# Any rattie breeders in the Manchester area



## princesslea (Jul 6, 2010)

Hi


My husband and I are have decided to get a couple of pet rats. I have kept pet rodents for years but my husband is quite new to them and fell in love with a couple we handled in our local pet shop. Due to a bad experience I had many years ago I would rather get them from a reputable breeder that have well socialised their rats rather than the local petshop. I would prefer dumbos. 

Can any body recommend any local breeders please

Thanks

Shelley


----------



## Cillah (Jul 6, 2010)

Shiprat breeds rats and lives in Manchester. He has a litter at the moment of black and blue roans. I don't believe he is on this forum but he is on the Fancy Mouse forum and RFUK. Give me a second and I will see if I can find some contact details for you..

Email [email protected]
Web MadHouse Mousery ~ Home

Hope that helps


----------



## Paws&Claws (Aug 29, 2009)

Rescue?!  x


----------



## diane_1980 (Jul 31, 2009)

Rat Rescue based in Wigan and Laura who runs it is a member on here

Spoiled Rats! - Home


----------



## spoiled_rat (Mar 24, 2008)

And we do indeed have some lovely dumbo rescue youngsters/kittens at the moment


----------



## myzoo (Jan 13, 2010)

have you tried rescues contact the rspca or the adoption centre at [email protected] they may just have some lovely ratties that need a loving home if not they my know of somewere that has rescues please consider adoption there are lots of ratties out there that need a good home.
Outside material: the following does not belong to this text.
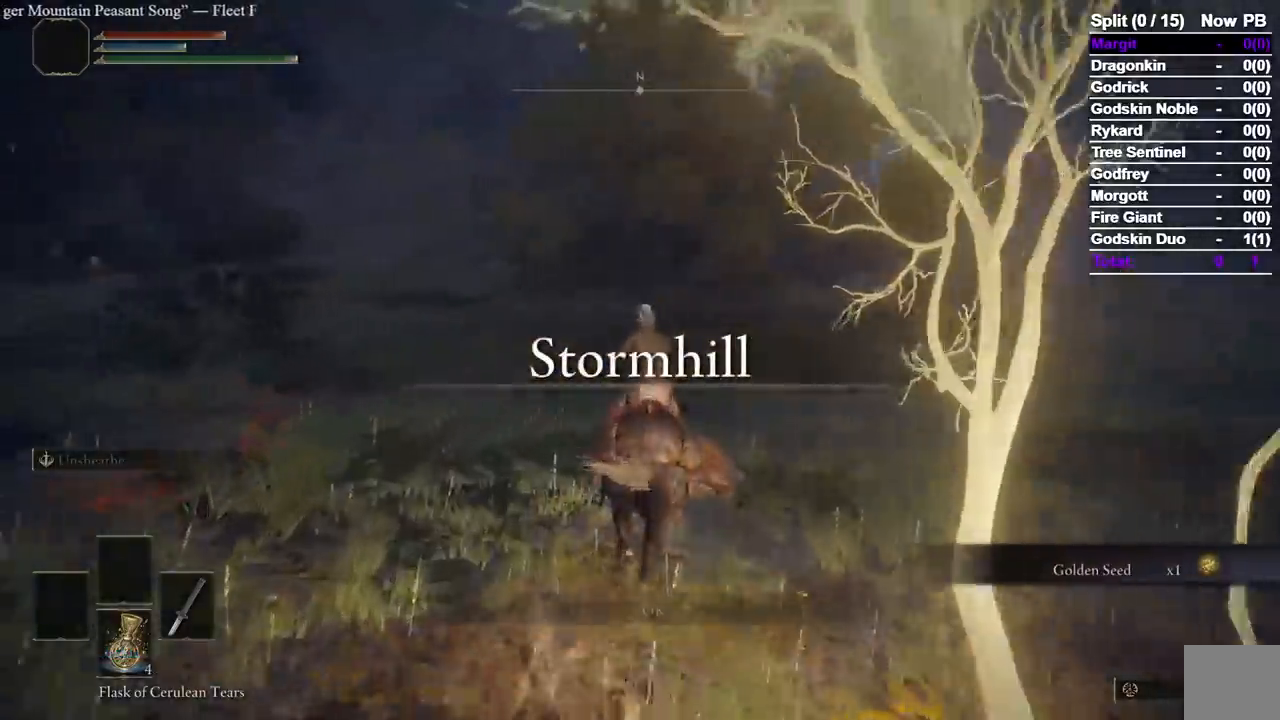
{"buttons": ["B"], "left_stick": "up", "right_stick": "center", "events": [[50, "Y", "up"], [400, "B", "down"]]}
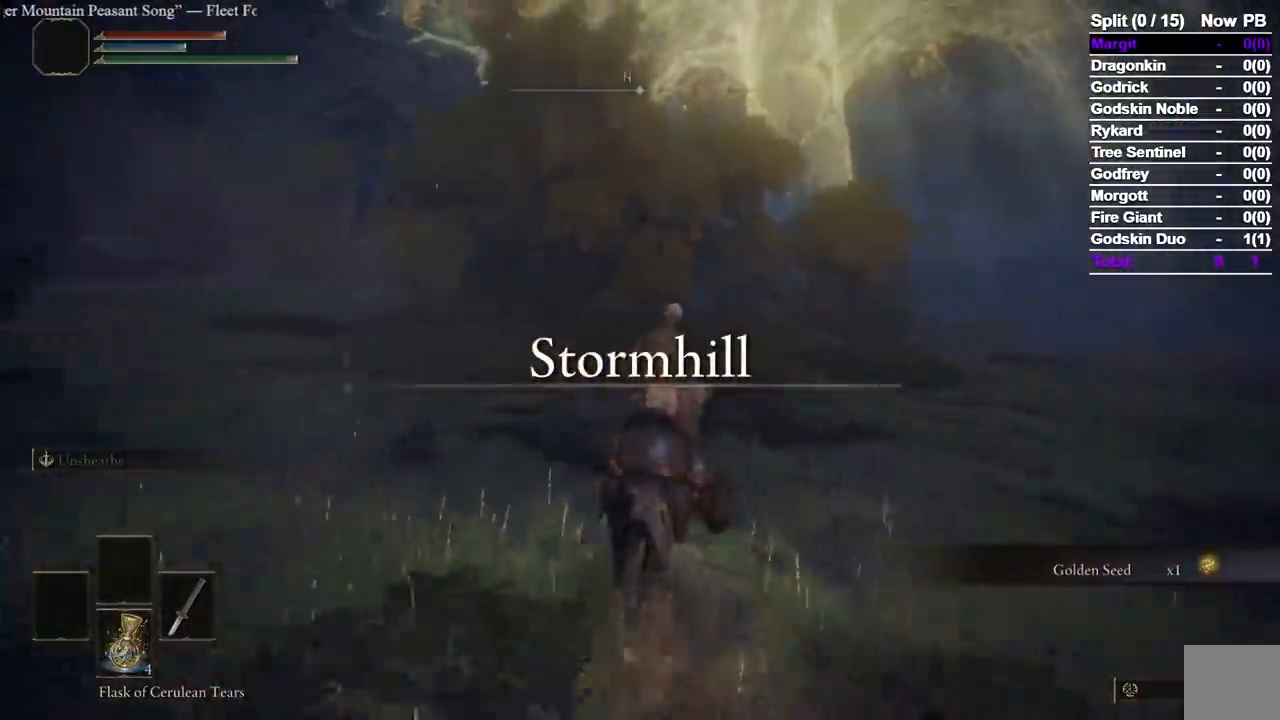
{"buttons": [], "left_stick": "up", "right_stick": "center", "events": [[17, "B", "up"]]}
Good luck on your search and will love pics once you get them


----------



## princesslea (Jul 6, 2010)

Aw thanks for all the suggestions and links. I did consider looking at rescue homes but because these would be my first rats I feel that it is important I get rats that I know have a good background healthwise and temperament.


----------



## MissG (Apr 18, 2008)

I got mine from a nice girl in Liverpool, sounds far, but it's only 45 minutes away.

I use all 4 of mine at schools, so that goes to show just how friendly there are. They crave attention and will lick your skin raw if you let them!


----------